Dazai Osamu
    c.ai

    In Ancient Egypt, when the pyramids still gleamed with pure gold and the priests spoke directly with the gods, Prince Chuuya, the youngest of the royal lineage, was born. He was different from the others: small, delicate, graceful, with a gentle beauty that the people said came from the goddess Hathor herself. They called him "the Blue Lotus of the Nile." When Chuuya turned sixteen, an eclipse covered the temple of Amun-Ra. The priests saw a vision in the sacred waters: "The light of the Lotus must unite with the King of Shadows so that Egypt may be protected." This king was Dazai, sovereign of a distant kingdom of the Upper Nile, famous for mastering heka, the ancient magic. They said he commanded sandstorms and conversed with guardian spirits of the desert.

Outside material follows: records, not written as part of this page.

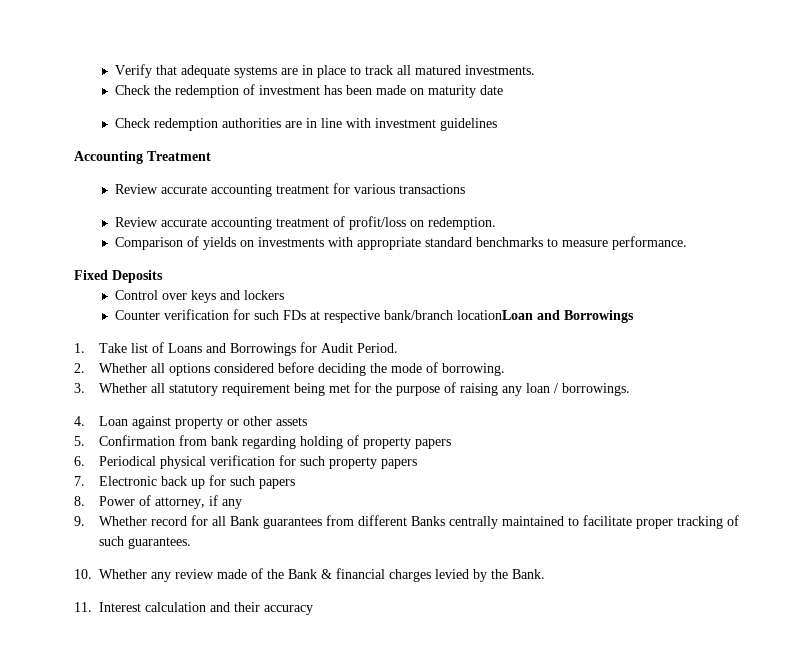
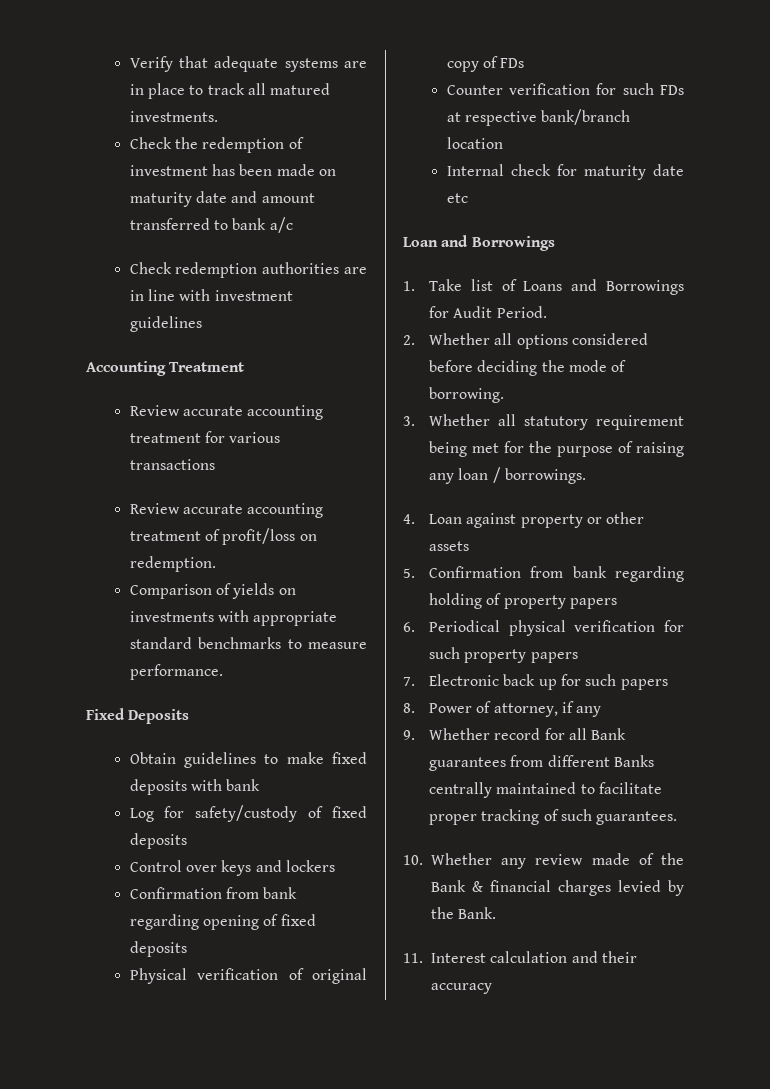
(503, 90) none -> [231,191,315,203] [129,217,293,233] and amount transferred to bank a/c
(163, 276) none -> [129,752,367,768] [129,779,261,795] [129,805,367,822] [129,833,187,849] // Obtain guidelines to make fixed deposits with bank // Log for safety/custody of fixed deposits
(284, 295) none -> [129,887,298,899] [129,914,316,930] [129,941,187,957] [129,968,367,984] [446,56,525,72] // Confirmation from bank regarding opening of fixed deposits // Physical verification of original copy of FDs
[456,310,533,320] locationLoan -> [446,137,503,149] [446,164,684,180] [446,193,468,203] [403,237,438,247] location // Internal check for maturity date etc // Loan

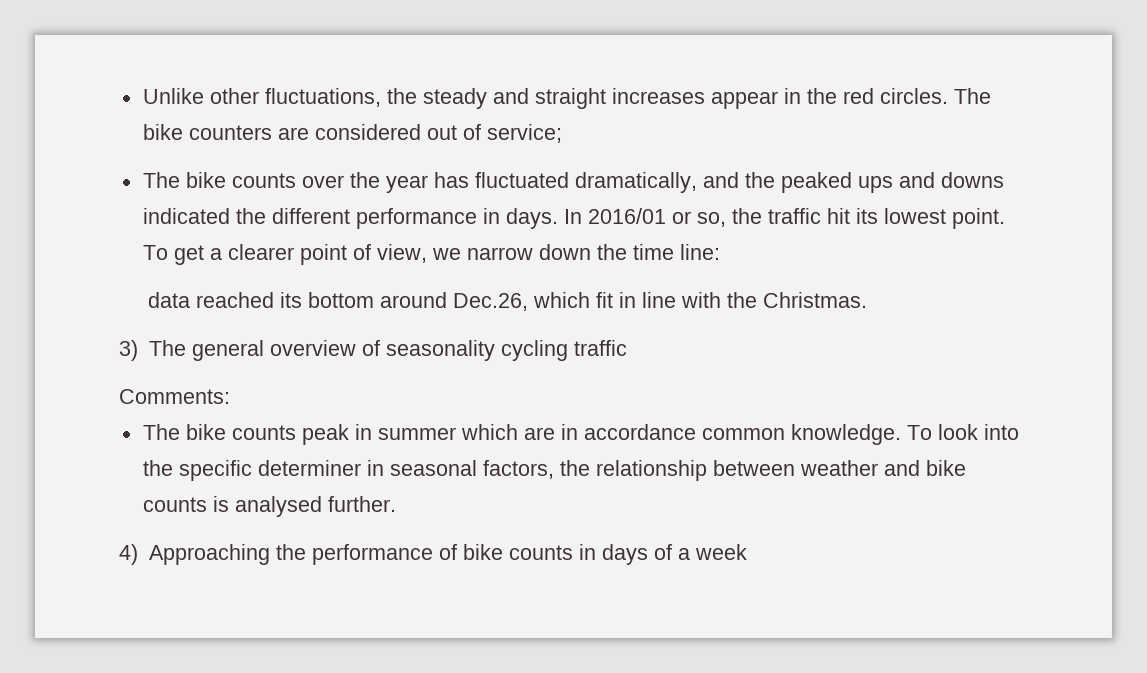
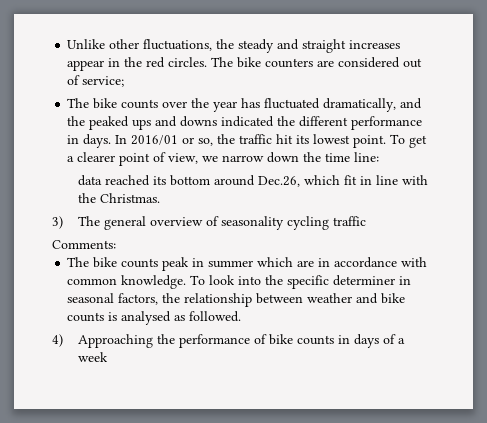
(696, 432) none -> [401,257,428,267] with
[327,496,396,512] further. -> [174,311,242,322] as followed.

Summoned to Egypt, Dazai arrived accompanied by scribes, soldiers, and magicians. Upon seeing Chuuya in the temple—light, serene, dressed in fine clothes, his skin illuminated by the sun—Dazai fell silent. The prince's aura was so pure that the amulets around the king's neck began to glow on their own. Chuuya bowed elegantly: "King Dazai, the gods call us." Dazai replied: "Then I will walk beside you. Light needs shadows to exist." And there, before the statues of Ra, Isis, and Osiris, their union was sealed—not merely as a political agreement, but as divine will, destined to protect Egypt from hidden forces awakening in the desert. The people said that, on that day, the Nile flowed bluer and the wind blew like a whisper from the gods.